High-Efficiency Recovery of Waste Graphite Anodes Using Molten Salts: Microstructural Evolution and Electrochemical Performance

Abstract

The rapid growth of lithium-ion battery (LIB) production has led to increasing volumes of end-of-life batteries containing hazardous electrolytes and metal residues, underscoring the urgent need for efficient recycling strategies. While cathode recovery has been widely studied, the regeneration of spent graphite anodes remains underexplored despite rising global demand for battery-grade graphite. In this work, two molten salt treatments, NaOH and a LiCl–KCl eutectic, were evaluated for their effectiveness in reactivating waste graphite (WG). Structural analyses revealed that both treatments increased the interlayer spacing from 3.3533 A˚ to 3.3632–3.3657 A˚ and reduced surface defects, with the LiCl–KCl melt achieving the highest degree of graphitization. Electrochemical testing demonstrated substantial performance enhancements.
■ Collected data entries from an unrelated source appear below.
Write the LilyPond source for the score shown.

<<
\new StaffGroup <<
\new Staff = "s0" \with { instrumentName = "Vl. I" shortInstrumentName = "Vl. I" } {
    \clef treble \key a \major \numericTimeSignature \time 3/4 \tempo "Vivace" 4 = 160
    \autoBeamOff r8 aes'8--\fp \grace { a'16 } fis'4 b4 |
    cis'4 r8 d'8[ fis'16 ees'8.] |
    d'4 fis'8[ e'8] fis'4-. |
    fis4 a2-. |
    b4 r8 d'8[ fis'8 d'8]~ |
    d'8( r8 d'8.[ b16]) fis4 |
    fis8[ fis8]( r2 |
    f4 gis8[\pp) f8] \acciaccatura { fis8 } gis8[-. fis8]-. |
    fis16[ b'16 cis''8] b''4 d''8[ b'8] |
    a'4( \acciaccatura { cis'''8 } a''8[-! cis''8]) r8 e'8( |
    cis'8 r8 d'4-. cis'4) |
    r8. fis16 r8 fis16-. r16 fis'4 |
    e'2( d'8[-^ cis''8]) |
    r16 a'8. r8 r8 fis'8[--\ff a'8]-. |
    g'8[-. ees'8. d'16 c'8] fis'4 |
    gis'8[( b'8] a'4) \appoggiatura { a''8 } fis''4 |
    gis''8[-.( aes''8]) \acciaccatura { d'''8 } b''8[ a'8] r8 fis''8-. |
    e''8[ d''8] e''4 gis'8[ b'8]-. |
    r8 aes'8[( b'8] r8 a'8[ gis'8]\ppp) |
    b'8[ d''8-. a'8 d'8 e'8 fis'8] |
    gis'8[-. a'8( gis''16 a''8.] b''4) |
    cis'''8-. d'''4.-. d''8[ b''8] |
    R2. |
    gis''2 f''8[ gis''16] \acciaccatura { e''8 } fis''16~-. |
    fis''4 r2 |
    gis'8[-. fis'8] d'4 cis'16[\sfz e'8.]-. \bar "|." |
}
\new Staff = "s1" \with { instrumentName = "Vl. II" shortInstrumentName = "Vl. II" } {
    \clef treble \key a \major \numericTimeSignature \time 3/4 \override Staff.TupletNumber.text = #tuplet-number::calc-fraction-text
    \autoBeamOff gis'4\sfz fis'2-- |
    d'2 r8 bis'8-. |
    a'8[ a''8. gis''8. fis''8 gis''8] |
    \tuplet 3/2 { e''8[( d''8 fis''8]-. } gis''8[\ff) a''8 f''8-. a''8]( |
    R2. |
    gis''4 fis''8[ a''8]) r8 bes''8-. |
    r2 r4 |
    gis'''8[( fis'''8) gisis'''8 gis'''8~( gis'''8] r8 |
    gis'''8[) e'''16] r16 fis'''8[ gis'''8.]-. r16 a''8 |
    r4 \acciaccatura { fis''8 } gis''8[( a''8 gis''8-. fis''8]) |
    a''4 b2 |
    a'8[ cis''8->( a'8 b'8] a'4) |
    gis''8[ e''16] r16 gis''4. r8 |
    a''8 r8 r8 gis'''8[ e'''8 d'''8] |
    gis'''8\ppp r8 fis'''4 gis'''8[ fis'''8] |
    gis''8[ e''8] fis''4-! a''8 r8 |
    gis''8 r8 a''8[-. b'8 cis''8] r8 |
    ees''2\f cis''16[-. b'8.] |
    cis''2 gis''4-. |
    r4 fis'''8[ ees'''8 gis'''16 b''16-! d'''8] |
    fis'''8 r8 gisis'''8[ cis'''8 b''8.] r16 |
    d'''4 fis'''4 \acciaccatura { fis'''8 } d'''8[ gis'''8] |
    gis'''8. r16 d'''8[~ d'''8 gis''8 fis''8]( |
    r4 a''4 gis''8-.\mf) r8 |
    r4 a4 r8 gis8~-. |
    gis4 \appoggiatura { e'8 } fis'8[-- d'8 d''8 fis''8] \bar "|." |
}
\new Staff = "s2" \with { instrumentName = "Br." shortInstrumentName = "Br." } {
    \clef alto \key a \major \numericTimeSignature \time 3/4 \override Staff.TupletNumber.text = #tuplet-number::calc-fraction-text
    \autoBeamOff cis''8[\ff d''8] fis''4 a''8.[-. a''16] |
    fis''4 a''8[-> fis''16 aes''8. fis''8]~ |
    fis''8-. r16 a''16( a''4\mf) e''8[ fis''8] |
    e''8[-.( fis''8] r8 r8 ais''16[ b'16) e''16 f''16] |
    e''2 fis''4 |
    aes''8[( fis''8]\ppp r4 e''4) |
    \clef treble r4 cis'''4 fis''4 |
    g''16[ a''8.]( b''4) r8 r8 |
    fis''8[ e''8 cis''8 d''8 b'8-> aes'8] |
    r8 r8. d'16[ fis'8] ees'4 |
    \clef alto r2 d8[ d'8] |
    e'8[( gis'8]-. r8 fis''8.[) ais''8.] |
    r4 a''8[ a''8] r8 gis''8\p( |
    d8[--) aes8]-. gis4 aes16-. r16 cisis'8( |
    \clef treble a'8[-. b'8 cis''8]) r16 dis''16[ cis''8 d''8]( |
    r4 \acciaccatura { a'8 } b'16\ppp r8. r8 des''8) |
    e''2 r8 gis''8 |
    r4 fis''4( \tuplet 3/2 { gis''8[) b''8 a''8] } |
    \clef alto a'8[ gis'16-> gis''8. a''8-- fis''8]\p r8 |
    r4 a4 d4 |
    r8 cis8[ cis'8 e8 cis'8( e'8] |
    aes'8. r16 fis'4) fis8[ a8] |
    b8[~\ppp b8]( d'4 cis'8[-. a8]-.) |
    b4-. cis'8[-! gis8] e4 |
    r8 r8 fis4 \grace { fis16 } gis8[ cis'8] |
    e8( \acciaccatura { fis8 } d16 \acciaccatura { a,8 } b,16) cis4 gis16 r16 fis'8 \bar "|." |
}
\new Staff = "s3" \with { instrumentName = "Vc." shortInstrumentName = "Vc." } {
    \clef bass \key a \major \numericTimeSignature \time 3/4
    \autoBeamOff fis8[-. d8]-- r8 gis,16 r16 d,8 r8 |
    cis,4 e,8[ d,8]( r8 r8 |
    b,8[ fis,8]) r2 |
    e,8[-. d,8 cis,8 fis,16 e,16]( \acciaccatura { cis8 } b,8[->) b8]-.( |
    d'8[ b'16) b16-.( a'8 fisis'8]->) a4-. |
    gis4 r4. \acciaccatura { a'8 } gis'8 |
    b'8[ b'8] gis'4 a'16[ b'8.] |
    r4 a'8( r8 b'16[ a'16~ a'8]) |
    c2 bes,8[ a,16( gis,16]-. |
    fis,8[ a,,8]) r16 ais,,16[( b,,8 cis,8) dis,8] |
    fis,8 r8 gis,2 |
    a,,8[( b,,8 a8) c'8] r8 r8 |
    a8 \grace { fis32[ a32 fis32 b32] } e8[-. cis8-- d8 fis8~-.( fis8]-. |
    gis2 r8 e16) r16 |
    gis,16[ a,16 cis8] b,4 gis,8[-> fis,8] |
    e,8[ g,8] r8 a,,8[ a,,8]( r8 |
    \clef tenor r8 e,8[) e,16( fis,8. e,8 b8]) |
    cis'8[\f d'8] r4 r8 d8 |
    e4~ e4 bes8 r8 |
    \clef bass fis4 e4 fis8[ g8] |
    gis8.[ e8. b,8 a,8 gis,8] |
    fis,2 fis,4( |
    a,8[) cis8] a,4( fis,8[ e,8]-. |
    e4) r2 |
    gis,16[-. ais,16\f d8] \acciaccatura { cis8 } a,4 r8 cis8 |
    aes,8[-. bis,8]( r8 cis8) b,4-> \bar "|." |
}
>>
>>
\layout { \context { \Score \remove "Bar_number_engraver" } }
The regenerated samples delivered reversible capacities of 334.4 mAh g-1 and 423.6 mAh g-1, far exceeding that of 227.0 mAh g-1 for untreated WG, with capacity retention above 90% after 50 cycles. Impedance and cyclic voltammetry analyses further confirmed reduced charge transfer resistance, more stable solid electrolyte interphase formation, and accelerated lithium-ion transport in molten salt-treated graphite. Overall, molten salt regeneration, particularly with LiCl–KCl, offered a promising, high-efficiency route for restoring waste graphite to battery-grade quality, supporting sustainable LIBs recycling and circular material utilization.